When it comes to cryptocurrency, the Philippines gets it.
In February 2017, the Philippine central bank, or Bangko Sentral ng Pilipinas (BSP), released a set of regulations for domestic virtual currency exchanges, making the country the first in Asia to address the growing interest in the sector.
BSP, the sole authority that can issue money in the Philippines, has yet to regulate cryptocurrency. But the growing number of virtual currency remittances in the country has caused the central bank to become “concerned with potential money laundering and consumer protection.” The BSP’s answer was Circular No. 944, which “recognizes that virtual currency (VC) systems have the potential to revolutionize delivery of financial services, particularly for payments and remittance, in view of their ability to provide faster and more economical transfer of funds, both domestic and international, and may further support financial inclusion.”
The circular is a “pioneering regulation,” said BSP Deputy Director Melchor Plabasan in an ABS-CBN interview. And it’s one that has placed the Philippines on the map alongside countries—like Japan, which passed a law in March 2107 recognizing virtual currencies as method of payment—that are not terrified of “harnessing innovation.”
“It’s like any other financial instrument, monetary instrument… there are risks but essentially it can be managed… and if you want, let’s say, something that is fast, near real time and convenient, then there’s the benefit of using virtual currencies,” Plabasan said.

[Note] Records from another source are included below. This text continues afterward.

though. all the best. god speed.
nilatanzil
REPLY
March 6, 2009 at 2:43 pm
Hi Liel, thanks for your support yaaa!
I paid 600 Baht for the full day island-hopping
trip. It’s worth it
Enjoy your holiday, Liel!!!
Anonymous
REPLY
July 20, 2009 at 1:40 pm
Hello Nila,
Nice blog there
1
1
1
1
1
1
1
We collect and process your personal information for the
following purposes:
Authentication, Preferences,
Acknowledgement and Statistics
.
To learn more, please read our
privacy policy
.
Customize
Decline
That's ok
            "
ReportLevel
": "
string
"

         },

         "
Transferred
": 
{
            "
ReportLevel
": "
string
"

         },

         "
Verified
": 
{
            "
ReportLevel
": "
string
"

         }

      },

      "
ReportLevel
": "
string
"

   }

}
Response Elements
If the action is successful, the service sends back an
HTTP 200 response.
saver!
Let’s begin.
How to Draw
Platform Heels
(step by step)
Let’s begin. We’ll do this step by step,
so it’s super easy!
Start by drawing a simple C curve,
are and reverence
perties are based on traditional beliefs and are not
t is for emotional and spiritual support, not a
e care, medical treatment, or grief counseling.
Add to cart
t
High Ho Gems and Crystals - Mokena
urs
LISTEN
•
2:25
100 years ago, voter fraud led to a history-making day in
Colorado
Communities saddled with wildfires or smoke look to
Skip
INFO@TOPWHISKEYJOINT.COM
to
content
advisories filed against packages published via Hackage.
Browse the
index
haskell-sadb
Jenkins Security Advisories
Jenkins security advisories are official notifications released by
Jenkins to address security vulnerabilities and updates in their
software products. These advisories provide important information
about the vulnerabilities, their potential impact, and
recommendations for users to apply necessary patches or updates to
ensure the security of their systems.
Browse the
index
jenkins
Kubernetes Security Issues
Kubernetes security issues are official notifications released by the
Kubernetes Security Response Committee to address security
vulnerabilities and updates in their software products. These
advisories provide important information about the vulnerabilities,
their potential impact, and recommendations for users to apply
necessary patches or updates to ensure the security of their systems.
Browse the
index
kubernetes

Since 2014, the central bank has been keeping close tabs on domestic cryptocurrency-related transactions. According to Plabasan, the Philippines is seeing an estimated $6 million in virtual currency transactions monthly, up from the $2 million-$3 million recorded between 2014 and 2015.
“That’s also one of the drivers for us, and a lot of virtual currency exchanges are positioning themselves as a remittance tool, cheap remittance mechanism,” Plabasan said.
Cryptocurrency’s underlying technology removes the need for a central exchange, which, in turn, puts a lot of governments that make their income by taxing the movement of money in a bind. Tech pioneer John McAfee explained it best when he said that “there’s no way you can create a law or to legislate something that will stop Bitcoin or any cryptocurrency because technically, you cannot.”
However, the cryptocurrency space still needs to have a regulated environment—preferably a self-regulated one—to prevent people from fraudulently taking money from other people, like in the case of Pluggle Inc, which has been flagged for “enticing the public to invest” sans authority. But the industry is still young and dealing with different issues, which is why regulations from central banks are at times, a welcome news.
“The main objective really of this circular is to balance the interest of harnessing innovation and at the same time, managing the attendant risks because we consider, let’s say, given the nature of Bitcoin and other virtual currencies, which is cross-border distributed, so the regulation is really focused on the activities related to the exchange of Bitcoin, so we target institutions that facilitate the exchange of virtual currency to fiat currency and vice versa. If you are an institution that is doing that activity, then you can be likened to a remittance company, remittance and transfer company, so it’s also our way of leveling the regulatory playing field because essentially they are performing money service business, and money service businesses are required to comply with our AML [anti-money laundering] regulations, technology risk management, consumer protection,” Plabasan said.